Radio Broadcast Assistant
- Personality type:
- Offering support to radio Producers and Presenters
- Performing a wide range of key administrative tasks to ensure the smooth running of radio programmes
- Helping with research, planning and production
Is this role right for me?
To do this role, you will need to:
- have strong organisational skills
- pay close attention to detail
- be able to think creatively and problem-solve
- have knowledge of the UK radio market, different station and programme styles, and audience demographics
- have the confidence and tenacity to pursue information and overcome obstacles
- be self-motivated with the ability to work independently but also as part of a team
- be able to work effectively under pressure, react quickly and meet tight deadlines
- have excellent communication skills, including diplomacy and the ability to build rapport and draw information from people
- have a basic understanding of the law, ethics and industry regulation as they affect radio production
- have knowledge of when it is necessary, and how to acquire, the relevant clearances and licences, including copyright and music clearances
- have strong IT skills - particularly Word and Excel - and, ideally, audio editing and image manipulation software
- be able to learn how to use a variety of recording equipment, and to operate different radio studios
- have knowledge of the requirements of the relevant health and safety legislation and procedures
What does a Broadcast Assistant do?

•••

## CHECK YOUR UNDERSTANDING
1. Reproduce the radio broadcast assistant job profile word for word, everything from "Radio Broadcast Assistant" down to "right for me?".
2. Carry on the radio broadcast assistant job profile from its last line.
You can leave the rows aside; they aren't needed.

[Gathered data entries]

•••

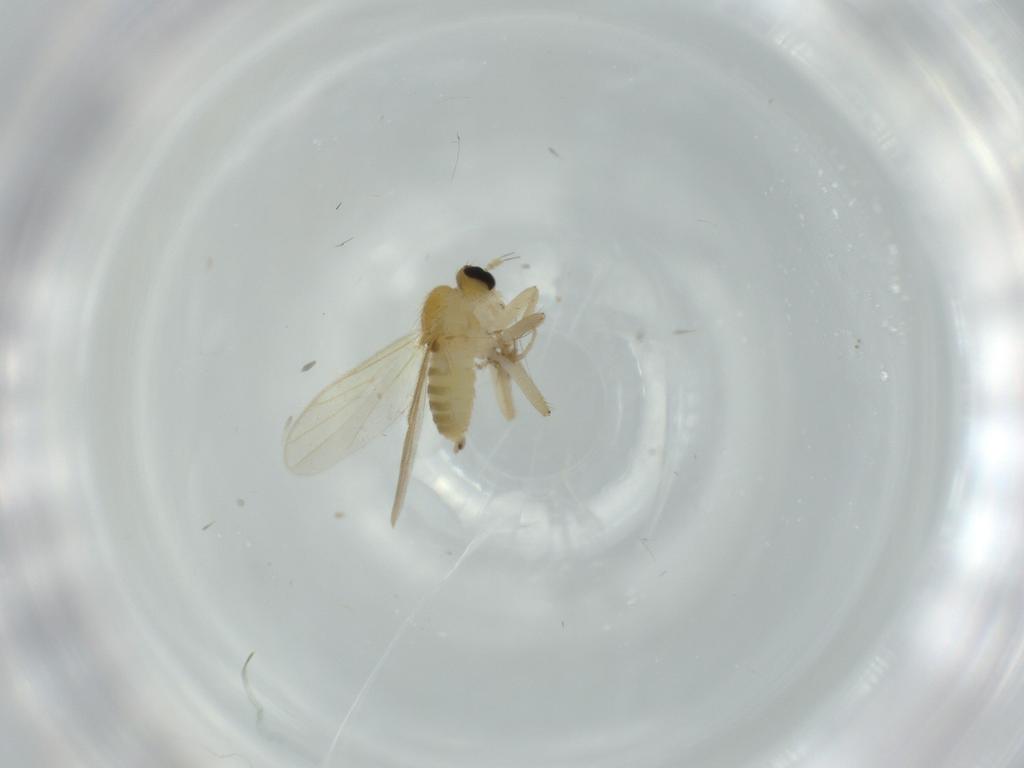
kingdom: Animalia
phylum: Arthropoda
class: Insecta
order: Diptera
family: Hybotidae
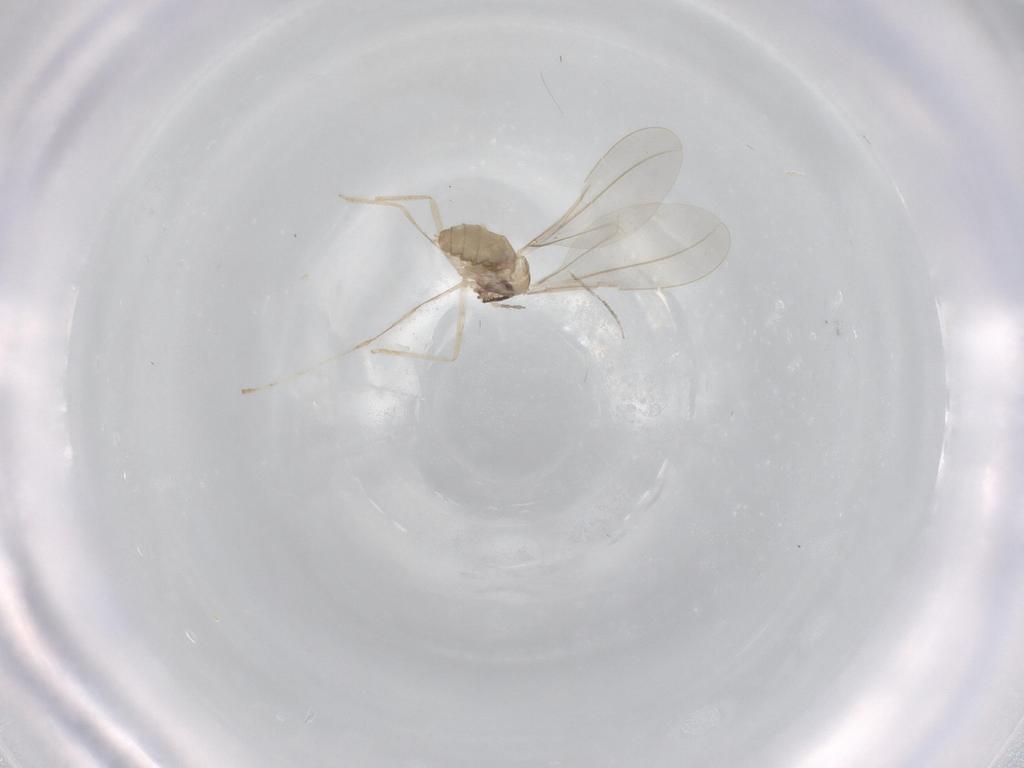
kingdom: Animalia
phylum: Arthropoda
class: Insecta
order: Diptera
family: Cecidomyiidae
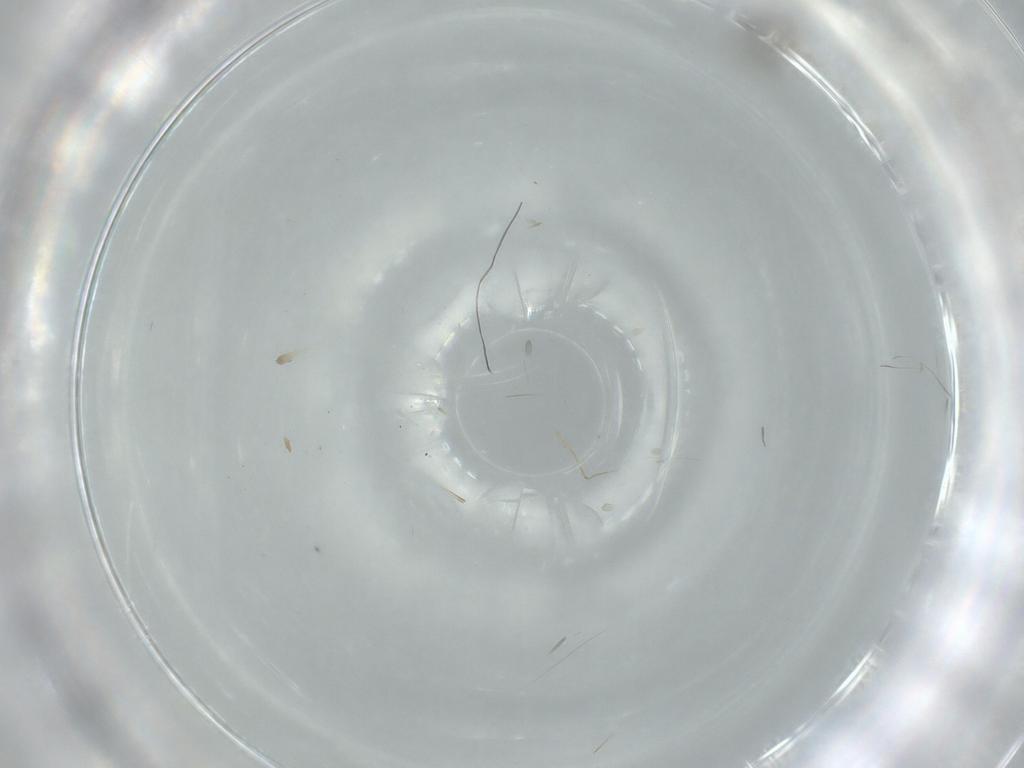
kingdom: Animalia
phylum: Arthropoda
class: Insecta
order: Diptera
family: Cecidomyiidae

•••

## ANSWERS
1.
Radio Broadcast Assistant
- Personality type:
- Offering support to radio Producers and Presenters
- Performing a wide range of key administrative tasks to ensure the smooth running of radio programmes
- Helping with research, planning and production
Is this role right for me?

2.
Broadcast Assistants work in both speech-based and music radio, offering practical support to Producers and Presenters. They carry out a wide range of key administrative tasks to ensure the smooth running of live and recorded radio programmes, and may also help with research, planning and production.
This job title is used widely within the BBC for entry-level roles. It is not often used in commercial radio where the job title Producer is broader and may apply to a range of roles at different levels, and where a Broadcast Assistant’s duties are shared between Producers, Presenters and others. The work is mostly office and studio-based, but can include work on location.
The duties of Broadcast Assistants differ between music and speech radio. The role also varies from station to station and programme to programme.
However, all Broadcast Assistants need to understand the purpose and format of their station or programme. They need to be aware of the characteristics of the target audience. They must deal promptly with correspondence and queries. They are expected to access information for research purposes, and ensure that it is accurate. And they need to keep up-to-date contact lists, and to produce transcripts, running orders and programme logs.
They look after guests and programme contributors, and organise contracts and payments for contributors, performers or freelance staff. They answer and log calls for phone-ins or competitions. They obtain permissions or licences for recording or broadcasting on location, and for the use of music, sound effects and audio archive material. Their duties may also include booking resources and facilities, recording expenditure, and assisting with the monitoring of programme budgets.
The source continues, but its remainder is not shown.